Mufti Noor Wali Mehsud will be subject to asset freezes, a travel ban and an arms embargo after being listed alongside the world's most senior Al Qaeda and ISIS terrorists.

Both Pakistan and the US welcomed the move against the head of a group that has killed thousands as violence wracked Pakistan during the war on terror.

The sanctions against Mehsud were imposed for “participating in the financing, planning, facilitating or perpetrating of acts or activities by, in conjunction with, under the name of, on behalf of, or in support of” entities associated with Al Qaeda, his listing read.

The scholar had already been designated a global terrorist by the US last year, giving American officials greater powers to go after his finances and assets.

The US State Department welcomed the UN's measures. “TTP [Tehreek-e-Taliban Pakistan] is responsible for many deadly terrorist attacks in Pakistan,” it tweeted.

Mehsud took the reins of the TTP two years ago, after his predecessor, Mullah Fazlullah was killed in a US drone strike.

The movement he inherited was a shadow of the fearsome insurgent group accused of killing thousands in the previous 15 years.

Tribal disputes had fractured its support base, while a series of major army security operations pushed many of its fighters across the border into Afghanistan.
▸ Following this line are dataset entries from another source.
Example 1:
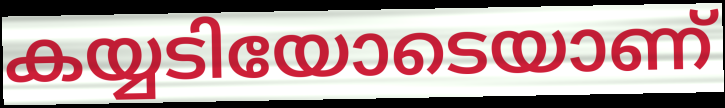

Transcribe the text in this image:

കയ്യടിയോടെയാണ്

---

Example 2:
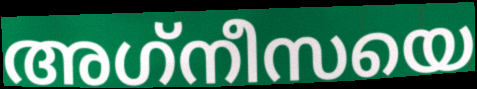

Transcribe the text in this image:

അഗ്‌നീസയെ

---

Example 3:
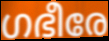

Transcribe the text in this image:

ഗഭീരേ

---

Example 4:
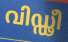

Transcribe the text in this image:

വിഡ്ഢീ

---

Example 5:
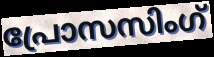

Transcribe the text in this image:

പ്രോസസിംഗ്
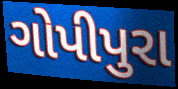
ગોપીપુરા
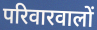
परिवारवालों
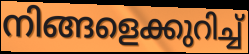
നിങ്ങളെക്കുറിച്ച്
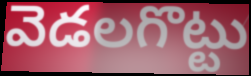
వెడలగొట్టు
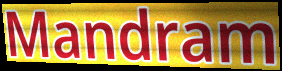
Mandram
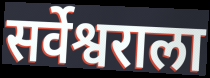
सर्वेश्वराला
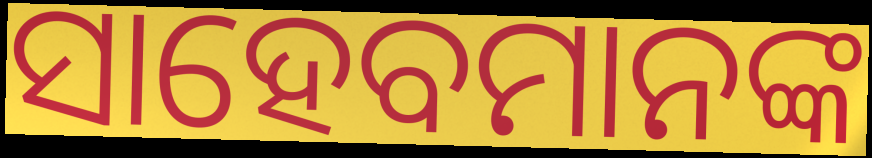
ସାହେବମାନଙ୍କ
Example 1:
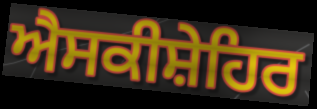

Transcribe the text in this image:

ਐਸਕੀਸ਼ੇਹਿਰ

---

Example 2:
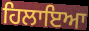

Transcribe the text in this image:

ਹਿਲਾਇਆ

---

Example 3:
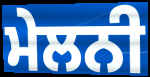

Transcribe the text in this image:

ਮੇਲਨੀ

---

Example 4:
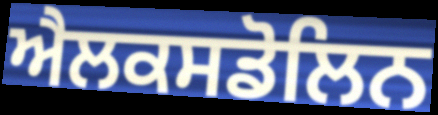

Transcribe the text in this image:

ਐਲਕਸਡੋਲਿਨ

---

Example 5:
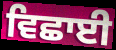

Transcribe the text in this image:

ਵਿਛਾਈ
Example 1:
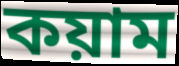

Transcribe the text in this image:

কয়াম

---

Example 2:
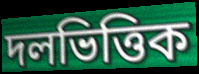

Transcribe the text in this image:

দলভিত্তিক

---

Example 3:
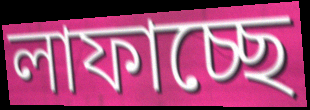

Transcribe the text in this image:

লাফাচ্ছে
Large numbers of fighters defected to other militant groups hiding along the Afghanistan-Pakistan frontier, particularly ISIS.
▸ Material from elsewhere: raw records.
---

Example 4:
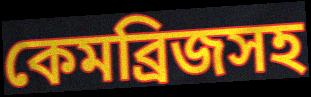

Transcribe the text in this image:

কেমব্রিজসহ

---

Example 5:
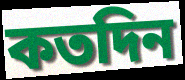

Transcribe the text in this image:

কতদিন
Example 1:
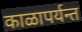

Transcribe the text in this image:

काळापर्यन्त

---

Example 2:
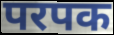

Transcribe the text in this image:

परपक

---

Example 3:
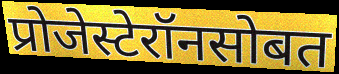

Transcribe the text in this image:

प्रोजेस्टेरॉनसोबत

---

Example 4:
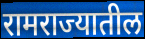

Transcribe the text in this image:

रामराज्यातील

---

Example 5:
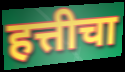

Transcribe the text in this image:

हत्तीचा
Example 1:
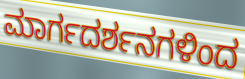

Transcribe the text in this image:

ಮಾರ್ಗದರ್ಶನಗಳಿಂದ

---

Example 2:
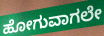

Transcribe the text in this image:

ಹೋಗುವಾಗಲೇ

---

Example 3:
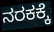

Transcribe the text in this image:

As the militants were pushed out, nationwide security improved sharply. Attacks attributed to the TTP fell from 352 in 2014, to 82 in 2019 according to the Pak Institute for Peace Studies in Islamabad, which tracks militant violence.

Mehsud came to power vowing to reset the movement and rebuild alliances between its estranged factions. He attempted to stamp his authority on the organisation soon after his accession, with a new set of guidelines for commanders, detailing when to use suicide bombings, how to resolve internal quarrels and what to do with spies.
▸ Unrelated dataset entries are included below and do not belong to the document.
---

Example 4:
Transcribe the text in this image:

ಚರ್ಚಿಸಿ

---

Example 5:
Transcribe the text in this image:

A series of attacks on troops in recent months coincided with reports that some TTP fighters have returned from across the Afghan border to districts such as North Waziristan.

Yet the group still remains weak compared to its former status, said Fata Research Centre’s Saifullah Mahsud.

“They haven't been as effective as you were used to, say five, six, seven, eight years ago, when the Taliban could attack at will anywhere in the country and they were very much present in North and South Waziristan on the ground, practically being the government there,” he said.

“That position that they lost after the Zarb-e-Azb [military offensive] they never managed to regain.”

Pakistan's Ministry of Foreign Affairs said the country "welcomes the designation of Noor Wali [...] by the United Nations Security Council 1267 Sanctions Committee on its ISIL and Al Qaeda sanctions list.

"The sanctions are being implemented by Pakistan in compliance with the relevant UN Security Council resolutions and we hope that other countries will also follow suit."